HOUSTON-A male cancer patient receiving opioids for pain is reluctant to tell the female pain specialist at the clinic about his constipation until she hands him a small computer and shows him how to use a pen device to indicate his side effects from a list on the screen.
A hospitalized teenage cancer patient feels trapped and powerless until the pain specialist comes by to assess his pain on a computerized pain map (see figure). "Just give me the computer. I can do it faster than you," he says, eager to help with his management and feel in control again.
These are just two examples of how a handheld pen-based computer with customized software can improve assessment of pain in the clinic and hospital, Sonja W. Chandler, PharmD, of M.D. Anderson's Pain and Symptom Management Service, said in her demonstration of the new system.
However, the system, developed independently at M.D. Anderson with input from pain specialists across the country, has the potential to be far more than just a computerized version of the Wisconsin Brief Pain Inventory, she said at a symposium held in conjunction with the 8th World Congress on Pain.

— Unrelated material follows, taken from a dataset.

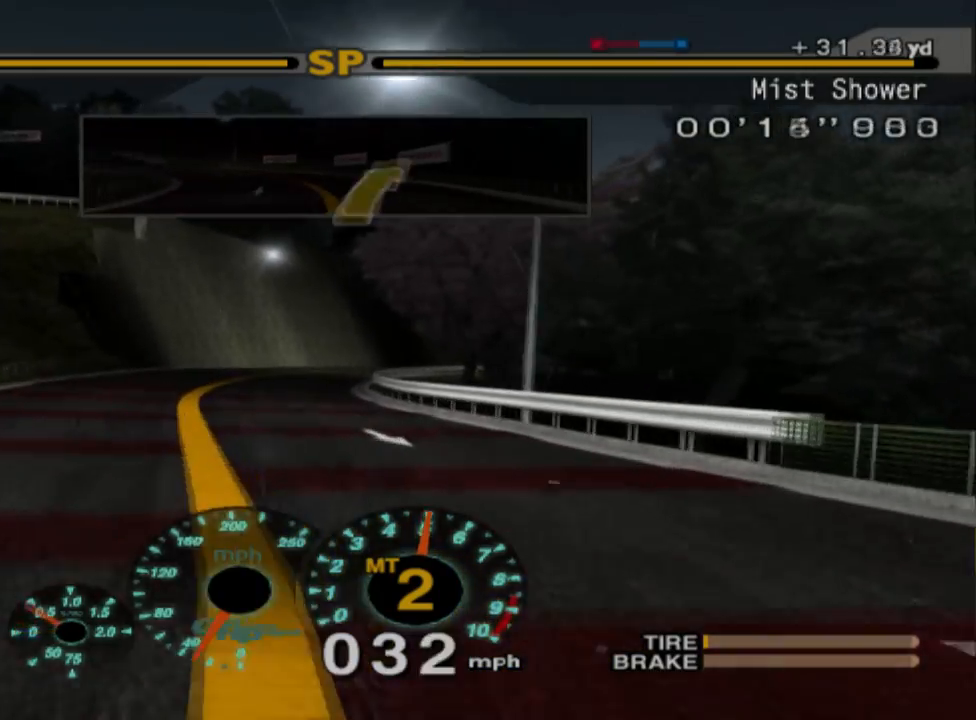
{"dt_ms": 500, "buttons": ["R2"], "left_stick": "center", "events": []}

The software also has the capability to record patient admissions and discharges, medications, drug allergies, and side effects; summarize patient information and suggest treatment plans; make dosage conversions and compare the costs of equianalgesic opioid dosages; and store and recall protocols for chemotherapy and emesis management.

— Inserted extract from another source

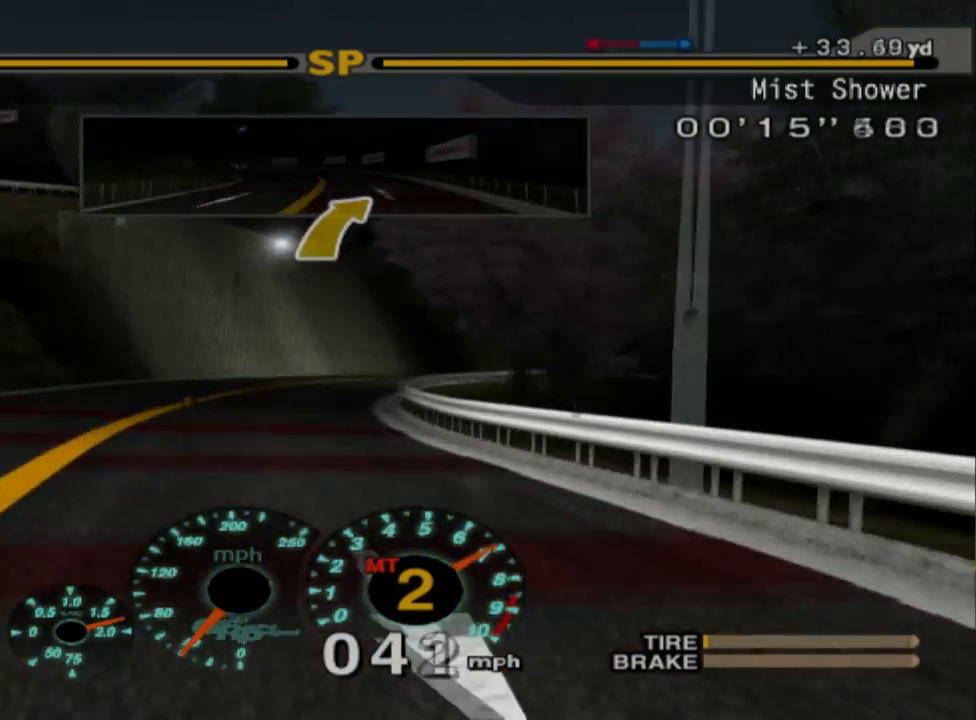
{"dt_ms": 500, "buttons": ["R2"], "left_stick": "right", "events": [[300, "left_stick", "right"]]}
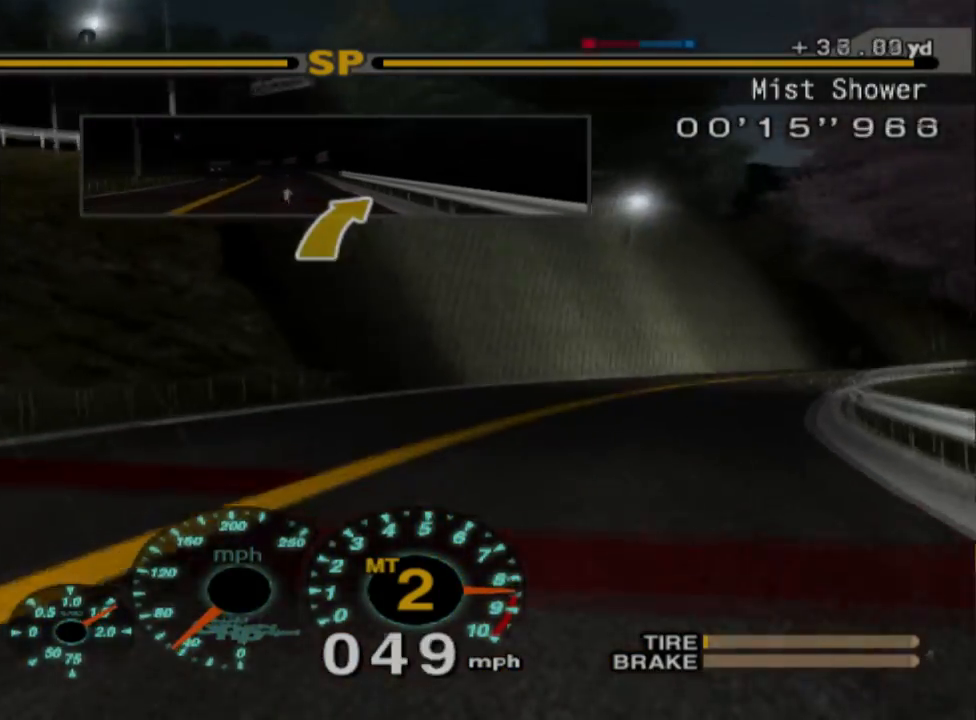
{"dt_ms": 500, "buttons": ["R2"], "left_stick": "center", "events": [[183, "R2", "up"], [200, "A", "down"], [283, "left_stick", "center"], [300, "A", "up"], [350, "R2", "down"]]}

Using hypertext technology, it can display the entire AHCPR clinical practice guidelines for cancer pain management, as well as specially prepared monographs on specific cancer pain syndromes such as bone pain. These texts are indexed and can be searched for appropriate treatment recommendations at the bedside.
Dr. Chandler referred to the program as a decision-support tool, and stressed that it is not a replacement for the physician's judgment.